_Requirements_. Please copy every line of the data below word for word, and leave the pictures out.

_Records to use_.
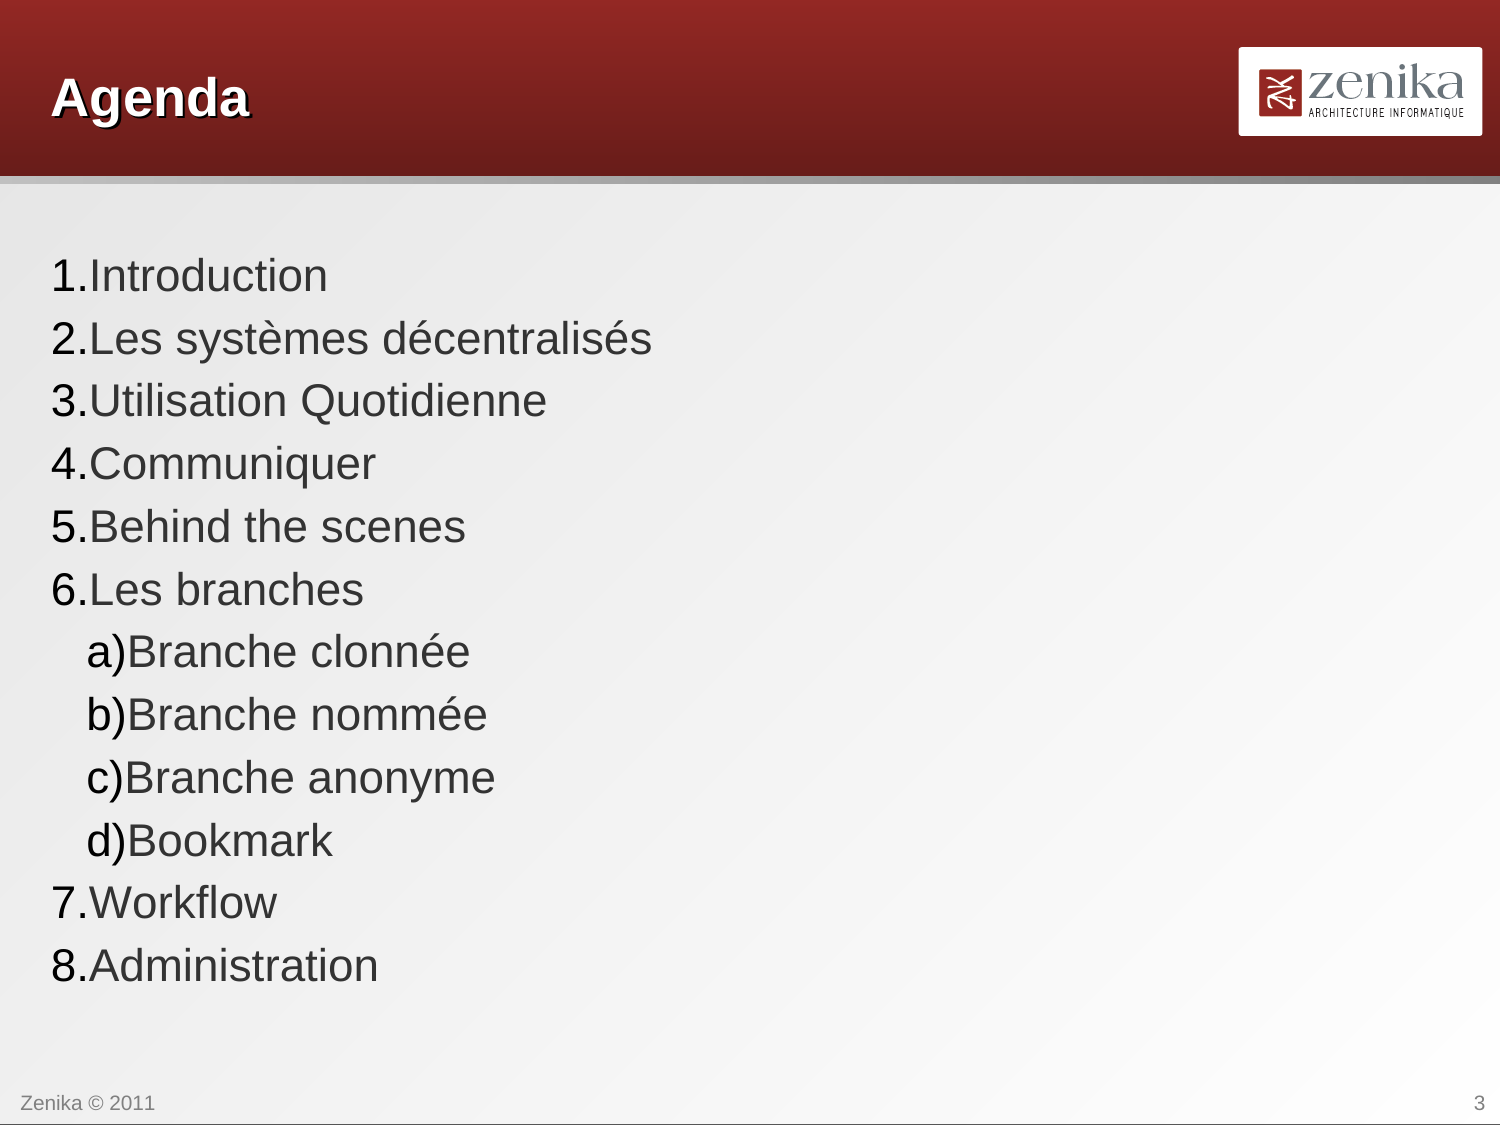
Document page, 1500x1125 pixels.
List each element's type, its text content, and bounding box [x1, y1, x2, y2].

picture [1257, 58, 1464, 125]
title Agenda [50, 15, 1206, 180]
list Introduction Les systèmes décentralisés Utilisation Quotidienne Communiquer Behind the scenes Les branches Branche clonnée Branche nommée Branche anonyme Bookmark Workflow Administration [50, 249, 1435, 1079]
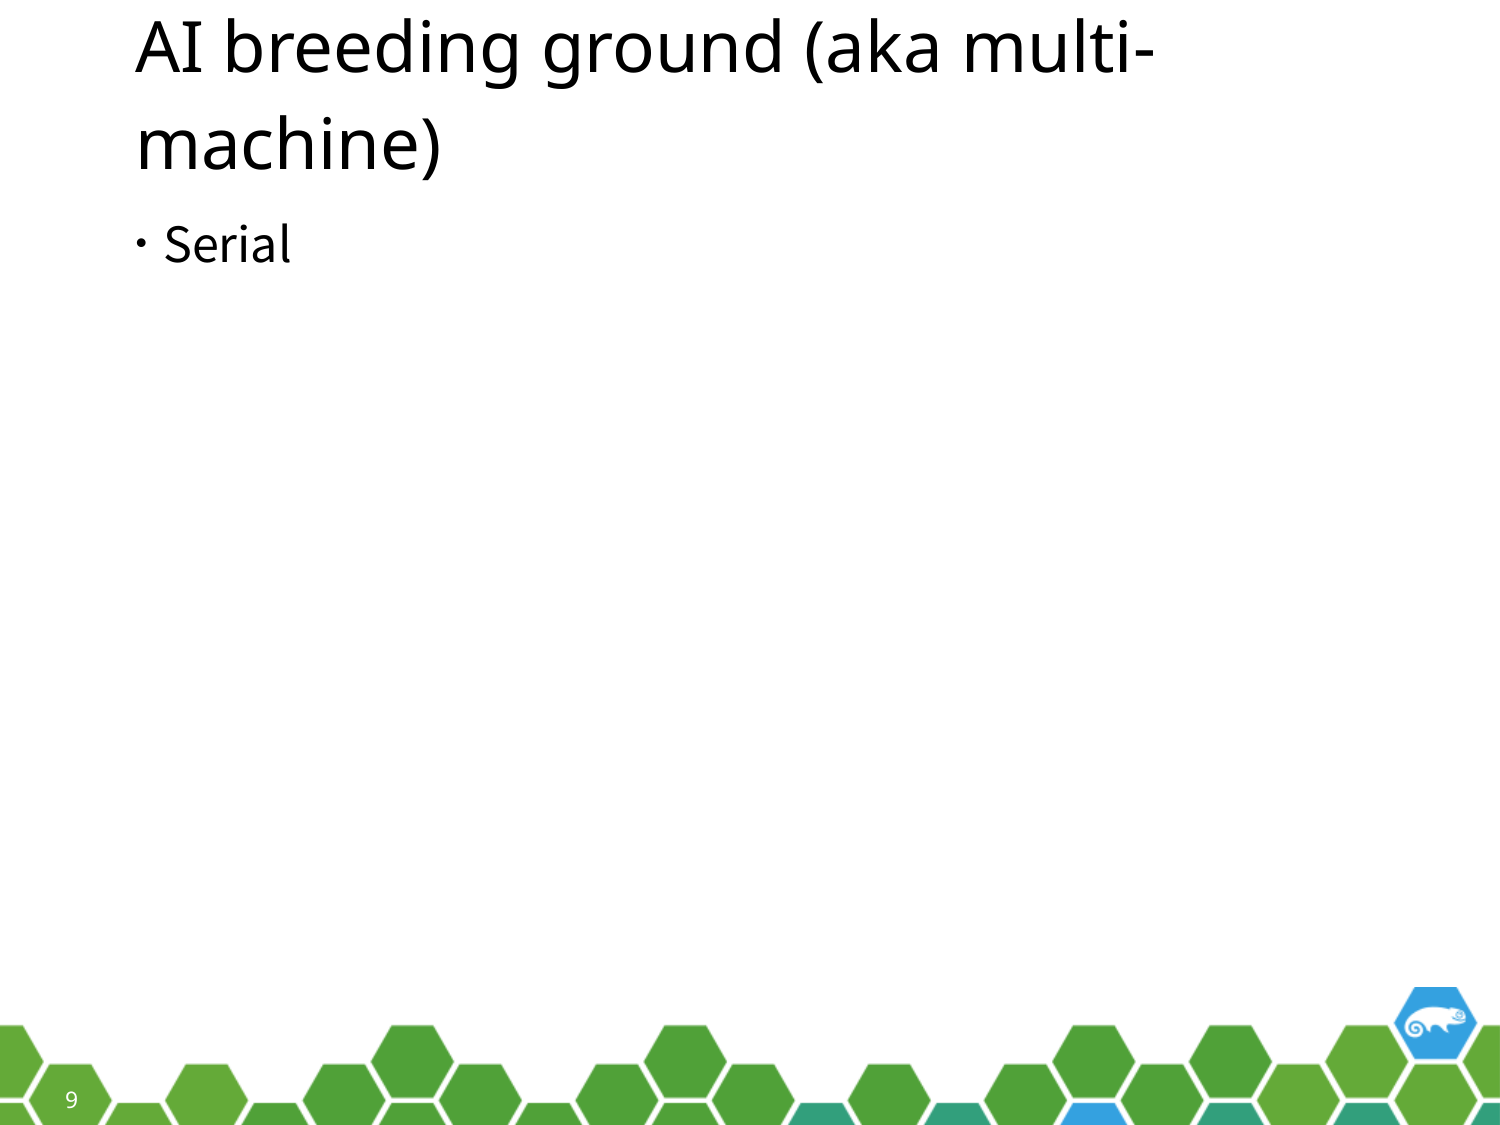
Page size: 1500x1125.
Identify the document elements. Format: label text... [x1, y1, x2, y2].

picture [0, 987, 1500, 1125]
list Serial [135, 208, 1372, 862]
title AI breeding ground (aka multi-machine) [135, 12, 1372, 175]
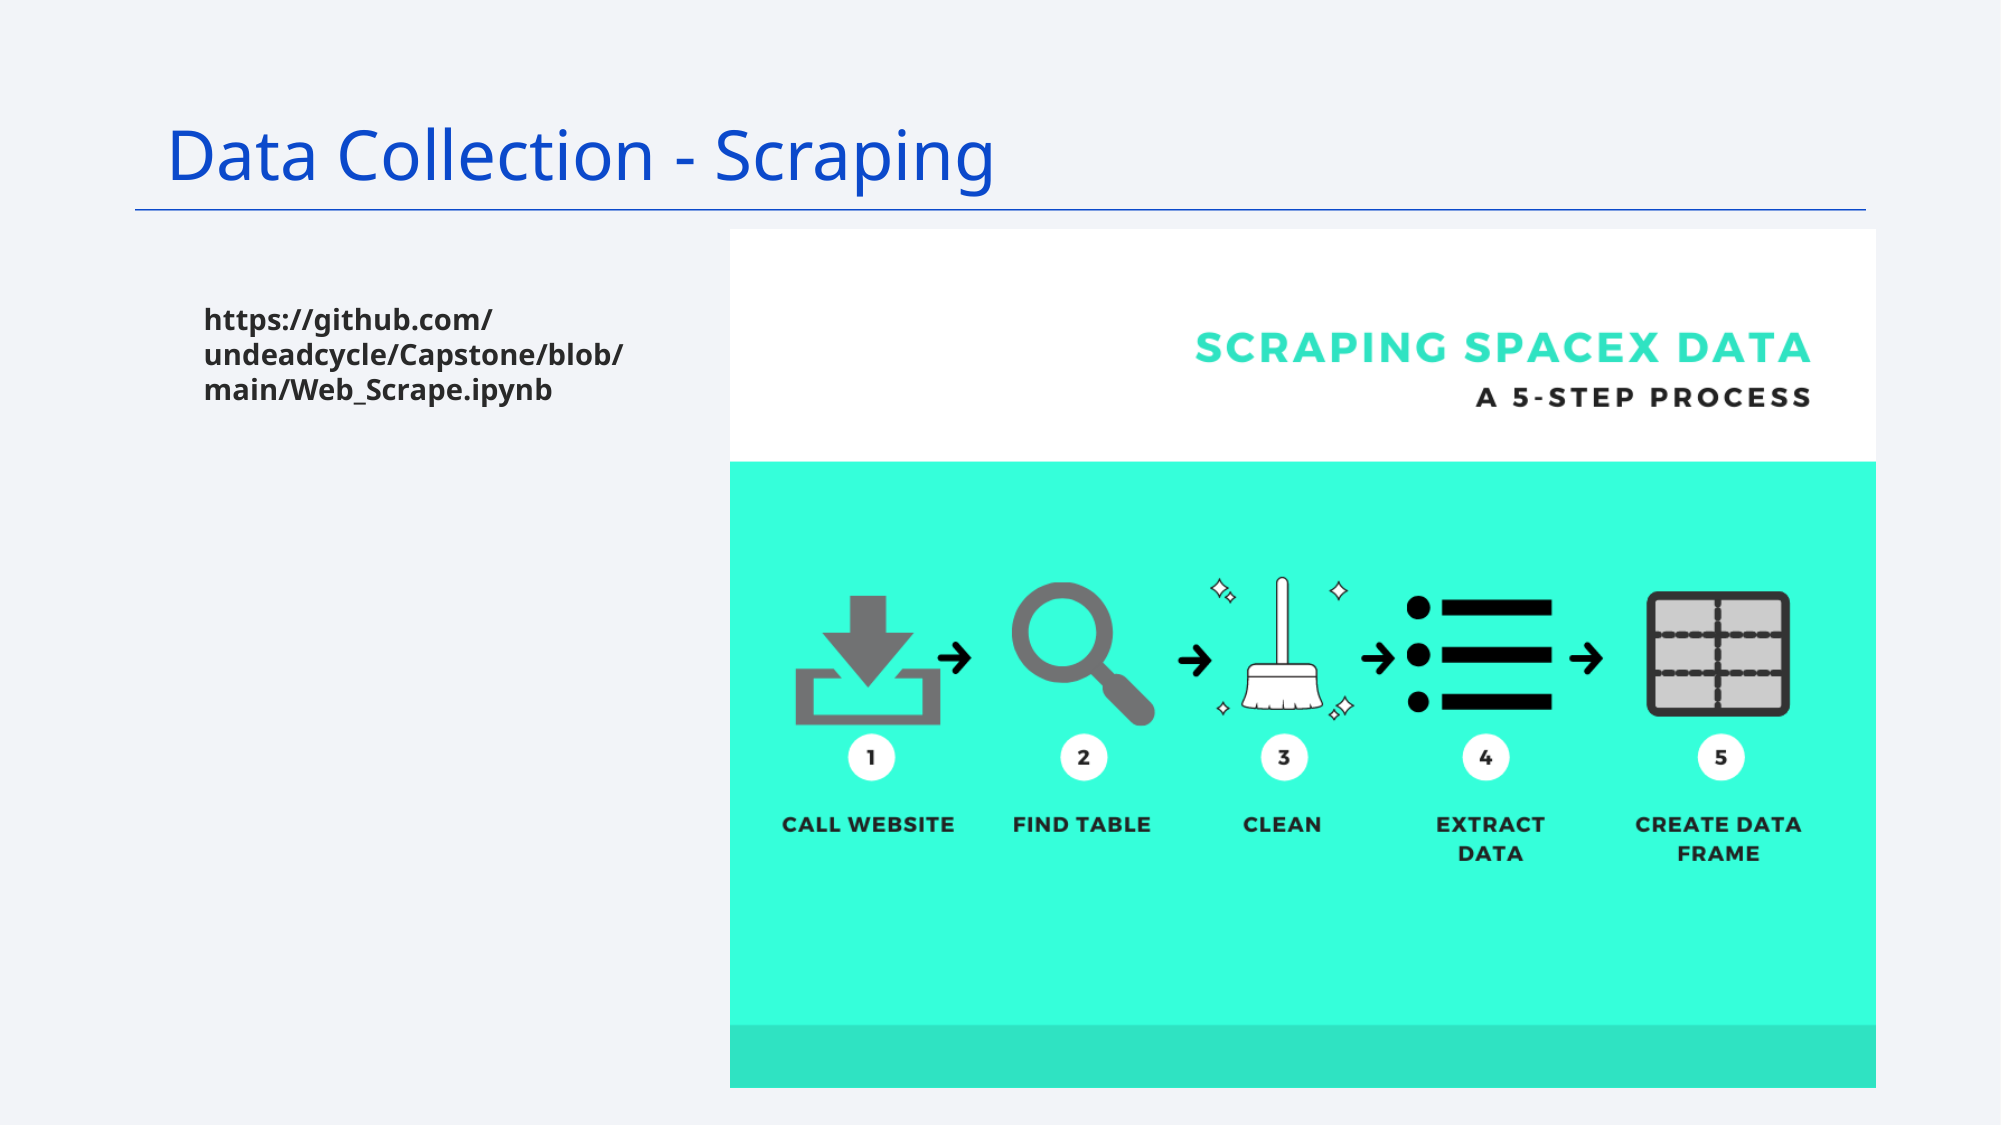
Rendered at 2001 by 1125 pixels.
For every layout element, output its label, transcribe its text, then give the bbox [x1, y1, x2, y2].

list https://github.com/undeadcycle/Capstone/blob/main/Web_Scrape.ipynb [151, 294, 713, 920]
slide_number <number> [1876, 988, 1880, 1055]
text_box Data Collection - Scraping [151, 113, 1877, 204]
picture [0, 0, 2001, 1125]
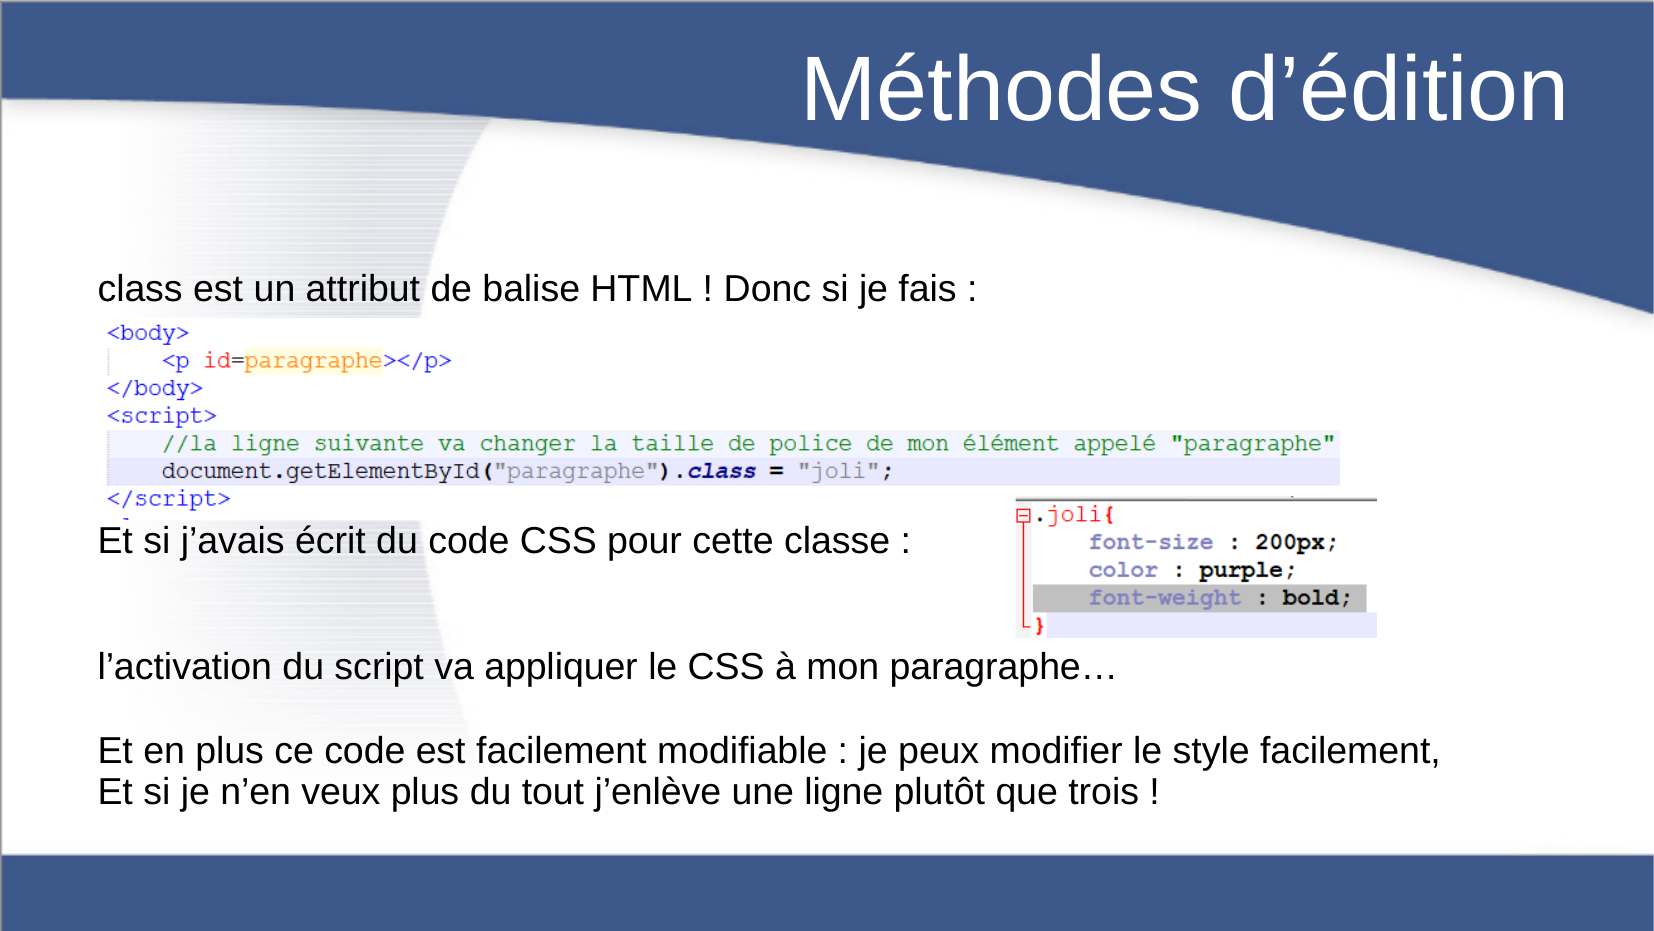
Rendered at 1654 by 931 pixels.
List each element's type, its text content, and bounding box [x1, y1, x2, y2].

_Response to this exercise_.
Document page, 1500x1125 pixels.
List each element's type, its text content, and bounding box [x1, y1, x2, y2].

picture [1257, 58, 1464, 125]
title Agenda [50, 15, 1206, 180]
list Introduction Les systèmes décentralisés Utilisation Quotidienne Communiquer Behind the scenes Les branches Branche clonnée Branche nommée Branche anonyme Bookmark Workflow Administration [50, 249, 1435, 1079]
Page size: 1500x1125.
Identify the document elements. Format: label text... [x1, y1, x2, y2].

picture [0, 987, 1500, 1125]
list Serial [135, 208, 1372, 862]
title AI breeding ground (aka multi-machine) [135, 12, 1372, 175]
Rendered at 2001 by 1125 pixels.
For every layout element, output its label, transcribe its text, then give the bbox [x1, y1, x2, y2].

list https://github.com/undeadcycle/Capstone/blob/main/Web_Scrape.ipynb [151, 294, 713, 920]
slide_number <number> [1876, 988, 1880, 1055]
text_box Data Collection - Scraping [151, 113, 1877, 204]
picture [0, 0, 2001, 1125]
Rendered at 1654 by 931 pixels.
List each element's type, its text content, and bounding box [x1, y1, x2, y2].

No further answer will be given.